- [ABOUT THIS TASK] All that should come back is the lines of the data below from the one containing "LuaCodeCache stat|forever|never" to the one containing "Provide a hook for the fixups", inclusive, exactly as they stand.

[Collected data]
-- Opening Marker --
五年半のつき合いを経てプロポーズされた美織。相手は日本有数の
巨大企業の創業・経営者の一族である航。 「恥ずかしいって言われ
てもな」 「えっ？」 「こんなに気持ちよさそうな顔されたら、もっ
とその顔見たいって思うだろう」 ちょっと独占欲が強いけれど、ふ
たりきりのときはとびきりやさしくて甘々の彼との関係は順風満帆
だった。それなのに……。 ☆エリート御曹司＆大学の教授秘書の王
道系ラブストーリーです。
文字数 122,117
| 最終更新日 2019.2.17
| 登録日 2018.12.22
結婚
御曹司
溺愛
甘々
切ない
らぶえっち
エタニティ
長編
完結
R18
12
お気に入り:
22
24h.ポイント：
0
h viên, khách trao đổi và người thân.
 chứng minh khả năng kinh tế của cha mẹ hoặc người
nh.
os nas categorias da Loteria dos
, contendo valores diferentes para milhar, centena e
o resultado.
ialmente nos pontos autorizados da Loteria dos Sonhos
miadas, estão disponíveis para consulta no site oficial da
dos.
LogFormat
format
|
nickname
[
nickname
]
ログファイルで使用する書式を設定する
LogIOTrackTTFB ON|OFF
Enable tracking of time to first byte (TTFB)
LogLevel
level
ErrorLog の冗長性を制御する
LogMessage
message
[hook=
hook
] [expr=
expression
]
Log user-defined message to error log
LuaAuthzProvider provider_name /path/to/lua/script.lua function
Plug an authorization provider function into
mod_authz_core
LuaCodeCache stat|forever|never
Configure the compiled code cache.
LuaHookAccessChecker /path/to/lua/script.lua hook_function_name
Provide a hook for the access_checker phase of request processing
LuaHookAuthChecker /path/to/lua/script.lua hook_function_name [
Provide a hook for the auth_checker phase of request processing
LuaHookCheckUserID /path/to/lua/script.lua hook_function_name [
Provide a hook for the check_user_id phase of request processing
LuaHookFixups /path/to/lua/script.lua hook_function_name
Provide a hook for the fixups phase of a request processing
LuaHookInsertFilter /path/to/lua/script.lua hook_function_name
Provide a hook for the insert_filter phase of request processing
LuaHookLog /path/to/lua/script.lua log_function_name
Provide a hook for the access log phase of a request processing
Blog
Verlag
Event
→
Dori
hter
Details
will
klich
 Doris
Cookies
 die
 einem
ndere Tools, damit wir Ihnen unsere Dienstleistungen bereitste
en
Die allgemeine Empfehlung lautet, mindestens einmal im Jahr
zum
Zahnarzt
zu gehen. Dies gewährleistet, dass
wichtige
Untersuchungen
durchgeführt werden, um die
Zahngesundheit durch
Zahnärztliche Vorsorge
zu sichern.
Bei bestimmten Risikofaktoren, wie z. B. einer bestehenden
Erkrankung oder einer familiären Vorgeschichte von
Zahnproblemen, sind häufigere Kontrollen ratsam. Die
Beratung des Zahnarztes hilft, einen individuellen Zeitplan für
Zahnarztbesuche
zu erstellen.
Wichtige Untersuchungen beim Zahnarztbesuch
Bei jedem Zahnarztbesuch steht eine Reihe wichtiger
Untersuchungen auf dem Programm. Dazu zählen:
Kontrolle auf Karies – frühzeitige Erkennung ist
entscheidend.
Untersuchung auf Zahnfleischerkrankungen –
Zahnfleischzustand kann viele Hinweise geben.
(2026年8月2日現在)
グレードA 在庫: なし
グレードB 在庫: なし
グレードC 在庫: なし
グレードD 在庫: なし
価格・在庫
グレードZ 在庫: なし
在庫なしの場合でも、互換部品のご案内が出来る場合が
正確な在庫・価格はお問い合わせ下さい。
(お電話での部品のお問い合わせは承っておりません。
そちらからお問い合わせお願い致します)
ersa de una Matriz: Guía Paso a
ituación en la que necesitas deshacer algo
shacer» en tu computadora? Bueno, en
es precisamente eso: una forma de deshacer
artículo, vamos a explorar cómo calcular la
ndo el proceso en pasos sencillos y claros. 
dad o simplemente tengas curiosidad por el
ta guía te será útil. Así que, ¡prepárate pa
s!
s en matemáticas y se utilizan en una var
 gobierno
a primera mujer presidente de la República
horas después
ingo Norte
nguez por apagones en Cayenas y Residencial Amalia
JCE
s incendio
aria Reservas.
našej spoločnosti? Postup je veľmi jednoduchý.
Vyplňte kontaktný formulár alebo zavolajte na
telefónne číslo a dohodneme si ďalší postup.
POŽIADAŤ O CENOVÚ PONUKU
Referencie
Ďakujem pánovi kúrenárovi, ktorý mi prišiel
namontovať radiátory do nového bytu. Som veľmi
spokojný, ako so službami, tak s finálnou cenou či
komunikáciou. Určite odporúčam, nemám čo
-- Closing Marker --
- [PROBLEM SOLUTION]
LuaCodeCache stat|forever|never
Configure the compiled code cache.
LuaHookAccessChecker /path/to/lua/script.lua hook_function_name
Provide a hook for the access_checker phase of request processing
LuaHookAuthChecker /path/to/lua/script.lua hook_function_name [
Provide a hook for the auth_checker phase of request processing
LuaHookCheckUserID /path/to/lua/script.lua hook_function_name [
Provide a hook for the check_user_id phase of request processing
LuaHookFixups /path/to/lua/script.lua hook_function_name
Provide a hook for the fixups phase of a request processing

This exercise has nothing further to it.